L'un entre en scène, l'autre la quitte.

Mon père aura toujours été pour moi, un exemple, une référence, un refuge.

Il est parti en nous montrant la voie, en nous montrant comment faire. Dignement, calmement, sereinement, chrétiennement. Sans penser à lui. Sans craindre le passage. En tentant de nous rassurer. En s'effaçant vite pour épargner notre peine et notre souffrance. En négligeant les siennes. Sacré bonhomme. Parti comme il a vécu. En gentilhomme.

Je lui dois beaucoup de ce que je suis.

En m'apprenant à démêler un fil de pêche pendant des heures il m'a appris la patience, et la valeur des choses simples.

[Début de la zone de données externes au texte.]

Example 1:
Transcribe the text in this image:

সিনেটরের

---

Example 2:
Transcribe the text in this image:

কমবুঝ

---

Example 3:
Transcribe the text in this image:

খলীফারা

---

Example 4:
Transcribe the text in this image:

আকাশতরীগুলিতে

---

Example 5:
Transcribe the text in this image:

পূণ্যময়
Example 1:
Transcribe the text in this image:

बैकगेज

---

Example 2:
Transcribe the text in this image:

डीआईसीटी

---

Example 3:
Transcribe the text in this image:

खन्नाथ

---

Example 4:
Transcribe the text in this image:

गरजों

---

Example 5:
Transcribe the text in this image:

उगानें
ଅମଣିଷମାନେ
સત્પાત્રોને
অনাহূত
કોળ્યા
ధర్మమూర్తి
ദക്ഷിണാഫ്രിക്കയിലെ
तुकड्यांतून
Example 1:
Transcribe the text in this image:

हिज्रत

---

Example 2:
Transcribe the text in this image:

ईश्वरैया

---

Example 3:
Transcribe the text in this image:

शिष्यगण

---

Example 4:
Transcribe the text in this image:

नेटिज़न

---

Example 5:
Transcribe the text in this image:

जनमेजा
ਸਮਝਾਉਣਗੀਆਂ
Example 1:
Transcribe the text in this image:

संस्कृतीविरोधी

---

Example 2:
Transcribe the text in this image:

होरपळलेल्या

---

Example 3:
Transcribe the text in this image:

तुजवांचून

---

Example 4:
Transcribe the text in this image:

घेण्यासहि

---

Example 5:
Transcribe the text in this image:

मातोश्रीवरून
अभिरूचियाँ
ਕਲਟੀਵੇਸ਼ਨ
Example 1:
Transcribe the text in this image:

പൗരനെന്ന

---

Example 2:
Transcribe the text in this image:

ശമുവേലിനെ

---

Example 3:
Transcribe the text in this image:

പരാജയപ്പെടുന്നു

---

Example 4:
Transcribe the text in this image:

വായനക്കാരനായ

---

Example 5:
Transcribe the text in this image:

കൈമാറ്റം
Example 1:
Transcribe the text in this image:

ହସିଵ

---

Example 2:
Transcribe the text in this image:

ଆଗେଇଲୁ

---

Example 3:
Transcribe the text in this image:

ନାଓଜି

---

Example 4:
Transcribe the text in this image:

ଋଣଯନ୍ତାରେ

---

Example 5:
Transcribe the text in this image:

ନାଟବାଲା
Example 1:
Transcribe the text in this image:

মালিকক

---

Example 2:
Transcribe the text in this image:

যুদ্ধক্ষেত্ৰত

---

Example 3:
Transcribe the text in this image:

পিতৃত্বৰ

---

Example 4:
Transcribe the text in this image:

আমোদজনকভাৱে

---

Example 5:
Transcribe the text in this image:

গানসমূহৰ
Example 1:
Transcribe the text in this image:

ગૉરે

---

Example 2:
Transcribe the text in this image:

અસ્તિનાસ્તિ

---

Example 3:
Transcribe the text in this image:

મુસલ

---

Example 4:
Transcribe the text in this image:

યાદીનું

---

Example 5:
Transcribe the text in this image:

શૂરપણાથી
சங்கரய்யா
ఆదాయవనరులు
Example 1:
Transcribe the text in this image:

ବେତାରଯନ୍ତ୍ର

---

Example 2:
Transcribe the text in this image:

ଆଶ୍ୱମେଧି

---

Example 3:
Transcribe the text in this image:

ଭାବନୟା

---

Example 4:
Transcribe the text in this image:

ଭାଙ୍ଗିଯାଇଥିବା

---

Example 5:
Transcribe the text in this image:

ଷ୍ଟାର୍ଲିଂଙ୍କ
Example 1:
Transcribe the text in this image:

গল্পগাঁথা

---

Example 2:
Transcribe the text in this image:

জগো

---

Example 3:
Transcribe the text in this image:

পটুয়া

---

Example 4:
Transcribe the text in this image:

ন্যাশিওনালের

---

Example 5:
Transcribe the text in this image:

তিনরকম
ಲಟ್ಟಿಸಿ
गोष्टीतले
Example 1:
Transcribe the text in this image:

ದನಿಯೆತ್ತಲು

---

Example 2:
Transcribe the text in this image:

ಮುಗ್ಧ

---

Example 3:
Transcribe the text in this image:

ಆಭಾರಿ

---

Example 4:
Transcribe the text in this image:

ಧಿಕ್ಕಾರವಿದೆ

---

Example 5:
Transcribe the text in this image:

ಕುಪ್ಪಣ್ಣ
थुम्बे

En m`apprenant à regarder pendant des heures un bouchon flotter a la surface des eaux, il m'a appris à aimer les mystères qu`elle recèle, l'imaginaire mais aussi la réalité d`un au delà qui existe juste de l`autre côté du miroir.

En m`apprenant à bricoler pendant des heures à ses côtés sur son établi, il m'a appris l`amour du travail manuel et du travail bien fait. Il aimait d'ailleurs ce dicton hérité de son père et que je transmettrai à mon fils : « qui soigne ses chaussures aime longtemps » Et vous savez à quel point je soigne mes pieds : ils m`ont fait découvrir et aimer le monde.

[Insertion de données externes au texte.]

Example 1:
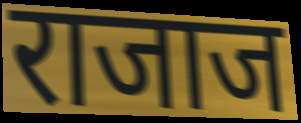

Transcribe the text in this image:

राजाज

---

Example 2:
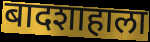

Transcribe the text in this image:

बादशाहाला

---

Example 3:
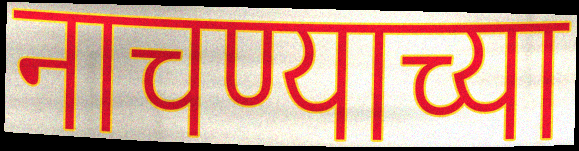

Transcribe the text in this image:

नाचण्याच्या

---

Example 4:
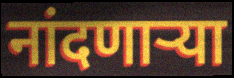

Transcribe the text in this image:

नांदणाऱ्या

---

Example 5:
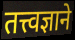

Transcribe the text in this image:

तत्त्वज्ञाने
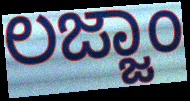
ಲಜ್ಜಾಂ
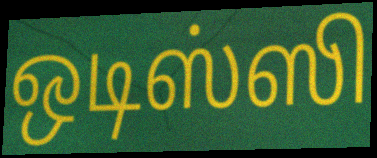
ஒடிஸ்ஸி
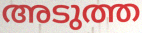
അടുത്ത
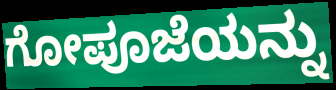
ಗೋಪೂಜೆಯನ್ನು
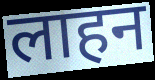
लाहन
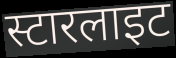
स्टारलाइट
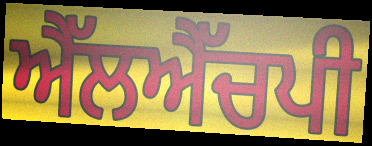
ਐੱਲਐੱਚਪੀ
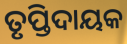
ତୃପ୍ତିଦାୟକ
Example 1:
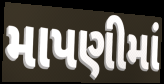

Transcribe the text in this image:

માપણીમાં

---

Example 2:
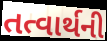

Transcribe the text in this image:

તત્વાર્થની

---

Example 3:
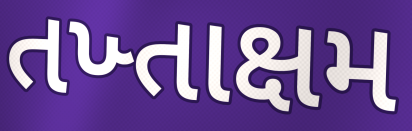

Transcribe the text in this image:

તખ્તાક્ષમ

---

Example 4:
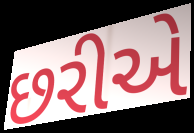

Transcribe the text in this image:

છરીએ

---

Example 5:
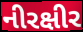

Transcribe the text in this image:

નીરક્ષીર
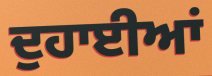
ਦੁਹਾਈਆਂ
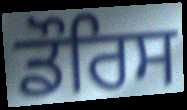
ਡੌਰਿਸ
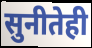
सुनीतेही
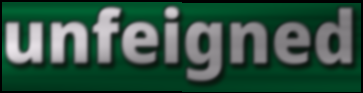
unfeigned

En m`apprenant à ramasser pendant des heures les feuilles mortes au Canada, il m'a appris que le travail est un éternel recommencement, et appris le devoir de toujours finir ce qu`on a commencé. Et c`est un principe exigeant quand on songe à faire le tour du monde à bicyclette ou à traverser l`Afrique à pieds, un principe qui prend du temps…

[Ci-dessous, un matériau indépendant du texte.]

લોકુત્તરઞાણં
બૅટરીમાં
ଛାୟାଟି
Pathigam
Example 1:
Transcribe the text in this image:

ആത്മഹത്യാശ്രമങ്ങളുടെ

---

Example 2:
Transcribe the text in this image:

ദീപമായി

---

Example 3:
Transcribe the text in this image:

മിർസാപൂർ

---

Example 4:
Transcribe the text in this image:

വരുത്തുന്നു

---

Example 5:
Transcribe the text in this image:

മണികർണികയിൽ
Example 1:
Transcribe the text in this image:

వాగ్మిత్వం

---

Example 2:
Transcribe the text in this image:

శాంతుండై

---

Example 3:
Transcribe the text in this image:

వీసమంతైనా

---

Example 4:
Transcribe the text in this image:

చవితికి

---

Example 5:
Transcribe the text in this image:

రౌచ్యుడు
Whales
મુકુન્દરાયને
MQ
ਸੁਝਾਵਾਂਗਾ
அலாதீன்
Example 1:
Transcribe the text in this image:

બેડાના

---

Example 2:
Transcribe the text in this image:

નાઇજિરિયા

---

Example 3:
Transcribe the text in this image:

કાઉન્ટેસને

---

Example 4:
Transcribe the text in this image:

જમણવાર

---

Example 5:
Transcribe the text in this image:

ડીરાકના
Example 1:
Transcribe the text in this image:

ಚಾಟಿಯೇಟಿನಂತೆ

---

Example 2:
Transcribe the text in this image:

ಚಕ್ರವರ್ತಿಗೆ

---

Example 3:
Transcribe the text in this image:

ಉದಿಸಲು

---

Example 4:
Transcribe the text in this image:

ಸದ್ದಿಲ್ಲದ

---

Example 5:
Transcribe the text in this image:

Son temps, il nous l'a, nous ses quatres enfants et sa femme, entièrement consacré.

L'ai-je jamais entendu dire « j`ai envie » ? Locution égotique et hédoniste faisant souvent office de credo dans notre société du désir.

Son seul désir était notre épanouissement et notre bonheur.

En cultivant un amour fidèle et serein avec ma mère, malgré les épreuves et des tempéraments dissemblables, il m'a prouvé que cette solidité du couple était le seul réel trésor qui nous est donné, et qu'il faut le préserver a tout prix. Ne pas le brader, ne pas le dilapider, ne pas le mettre en danger. Il m'a appris que c'est la seule valeur qui monte quand toutes les autres baissent.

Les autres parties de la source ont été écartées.